I have memories of the vast wall of yellow gunk streaming over the Chino Hills most afternoons, and after a time a smog alert would be issued and p.e. class would be canceled that day. It would physically hurt to take a deep breath. That was just the way things were, and there wasn't anything that could be done about it. There is still plenty of pollution, but for the actions we chose to take the Los Angeles basin and the Inland Empire would have ended up looking like the L.A. of the movie "Blade Runner".

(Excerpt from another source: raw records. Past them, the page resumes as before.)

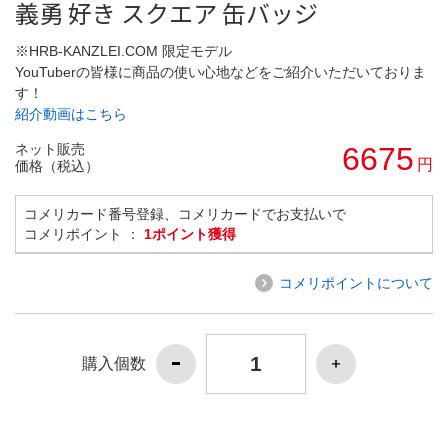
義勇 好き スクエア 缶バッジ
※HRB-KANZLEI.COM 限定モデル
YouTuberの皆様に商品の使い心地などをご紹介いただいておりま
す！
紹介動画はこちら
ネット販売
6675
円
価格（税込）
コメリカード番号登録、コメリカードでお支払いで
コメリポイント ：
1ポイント獲得
コメリポイントについて
購入個数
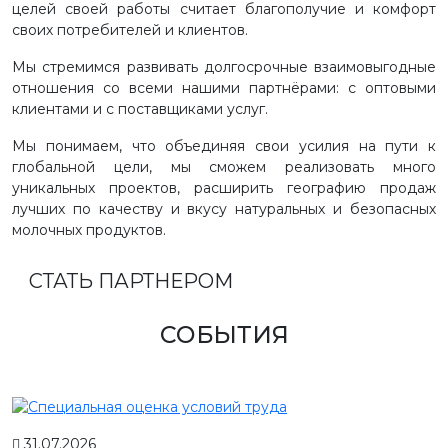
целей своей работы считает благополучие и комфорт
своих потребителей и клиентов.
Мы стремимся развивать долгосрочные взаимовыгодные
отношения со всеми нашими партнёрами: с оптовыми
клиентами и с поставщиками услуг.
Мы понимаем, что объединяя свои усилия на пути к
глобальной цели, мы сможем реализовать много
уникальных проектов, расширить географию продаж
лучших по качеству и вкусу натуральных и безопасных
молочных продуктов.
СТАТЬ ПАРТНЕРОМ
СОБЫТИЯ
31.07.2026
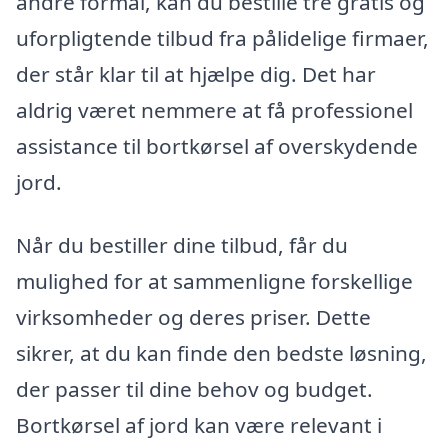
andre formål, kan du bestille tre gratis og
uforpligtende tilbud fra pålidelige firmaer,
der står klar til at hjælpe dig. Det har
aldrig været nemmere at få professionel
assistance til bortkørsel af overskydende
jord.
Når du bestiller dine tilbud, får du
mulighed for at sammenligne forskellige
virksomheder og deres priser. Dette
sikrer, at du kan finde den bedste løsning,
der passer til dine behov og budget.
Bortkørsel af jord kan være relevant i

The Clean Air Act made a difference. Even though the population has perhaps quadrupled since I lived there, pollution systems in cars and factories have improved air quality to a huge degree. It would never have happened without government intervention, and we are all the better for it. I think of the Clean Air Act and other landmark legislation that made life better for all of our population, not just a chosen few. Politics has always been about getting the advantage for those stand to make the most money, but once in a while we can force politicians to rise above their base instincts and really do something for the good of the country.

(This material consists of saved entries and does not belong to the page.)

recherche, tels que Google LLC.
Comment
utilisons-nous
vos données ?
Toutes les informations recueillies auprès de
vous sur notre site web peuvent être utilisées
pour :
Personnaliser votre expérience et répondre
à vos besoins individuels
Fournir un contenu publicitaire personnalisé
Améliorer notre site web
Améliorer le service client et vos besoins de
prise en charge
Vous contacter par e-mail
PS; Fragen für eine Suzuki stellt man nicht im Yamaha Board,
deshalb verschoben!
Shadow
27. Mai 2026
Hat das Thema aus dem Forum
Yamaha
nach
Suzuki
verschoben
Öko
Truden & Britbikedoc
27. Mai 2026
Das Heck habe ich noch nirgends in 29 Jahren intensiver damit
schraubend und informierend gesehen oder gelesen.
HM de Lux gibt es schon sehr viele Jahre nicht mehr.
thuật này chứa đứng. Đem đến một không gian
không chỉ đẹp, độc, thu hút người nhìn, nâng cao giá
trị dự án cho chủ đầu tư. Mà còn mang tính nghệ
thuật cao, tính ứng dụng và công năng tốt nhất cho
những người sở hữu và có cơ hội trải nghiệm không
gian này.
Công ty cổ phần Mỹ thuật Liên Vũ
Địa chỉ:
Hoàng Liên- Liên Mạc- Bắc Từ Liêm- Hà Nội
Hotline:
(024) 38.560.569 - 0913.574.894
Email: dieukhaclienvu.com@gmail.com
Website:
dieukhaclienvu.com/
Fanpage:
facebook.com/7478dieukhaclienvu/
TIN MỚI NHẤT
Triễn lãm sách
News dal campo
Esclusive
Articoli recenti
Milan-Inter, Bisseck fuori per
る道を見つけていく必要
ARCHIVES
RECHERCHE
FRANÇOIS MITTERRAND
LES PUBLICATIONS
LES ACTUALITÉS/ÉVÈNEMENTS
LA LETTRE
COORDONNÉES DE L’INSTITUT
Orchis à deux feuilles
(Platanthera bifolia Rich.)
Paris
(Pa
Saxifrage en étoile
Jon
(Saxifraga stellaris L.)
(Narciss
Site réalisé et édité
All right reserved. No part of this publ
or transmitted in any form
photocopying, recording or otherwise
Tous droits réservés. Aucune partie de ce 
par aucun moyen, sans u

The ranges in these pictures are the mountains of my youth. I have stood on many of these summits, and explored many of the canyons hidden in the folds of the jagged rock. The first picture shows the rugged eastern end of the San Gabriel Mountains, the high ridges of Cucamonga Peak, Ontario Peak and Mt. San Antonio, ranging from 8,000 to 10,000 feet in elevation. They are composed of plutonic and metamorphic rocks ranging in age from Proterozoic to Mesozoic time. The mountains have risen rapidly in the last few million years, and have been described to me as statistically the steepest mountains on the planet. Indeed, the only places flat enough for developments in these mountains are on landslide deposits (Baldy Village and Crystal Lake, for instance). The town of Wrightwood, besides being sited on top of the San Andreas fault is also occasionally damaged by mudflows from the unstable slopes above.

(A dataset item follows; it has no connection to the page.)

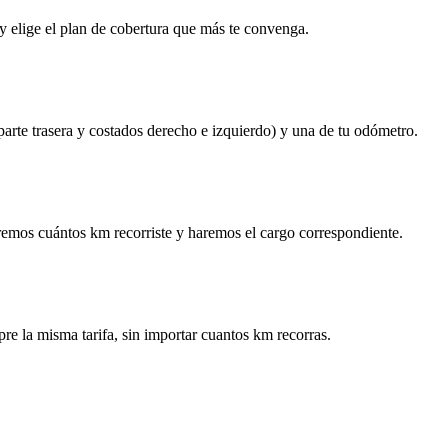
y elige el plan de cobertura que más te convenga.
 parte trasera y costados derecho e izquierdo) y una de tu odómetro.
remos cuántos km recorriste y haremos el cargo correspondiente.
re la misma tarifa, sin importar cuantos km recorras.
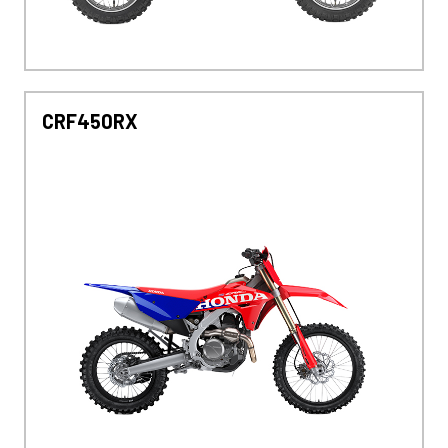
CRF450RX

The high ridges in the second picture are in the San Bernardino Mountains, the highest mountains in southern California. They are also composed of plutonic rocks, but also include Paleozoic metasedimentary rocks with affinities to those in the Mojave Desert. They are quite unlike the adjacent San Gabriel Mountains, which is hardly a surprise given that the San Andreas fault passes between them. The rocks of the San Gabriels originated far to the south, and have been carried north by lateral motion along the fault. The high ridges of San Bernardino Peak made an ideal location for the initial survey station for the township and range system of property boundaries across southern California. The primary east-west survey line is called a "baseline", and if you stand in the middle of Baseline Avenue as it runs through Claremont and Upland, you will see that it lines up exactly with San Bernardino Peak in the distance (you need a clear day, and watch out for traffic!).

I am trying trying to build a photographic record of some of the places I grew up in as part of my "Other California" series, so look for a few entries as I revisit the mountains of my youth. In the meantime, I recommend a wonderful book published by Stephens Press called "Call of the Mountains" by Ann and Farley Olander. It's a wonderful photo essay of the San Gabriels, the San Bernardinos, and the San Jacinto Mountains, the not-quite-fully appreciated jewels of the mountains of Southern California.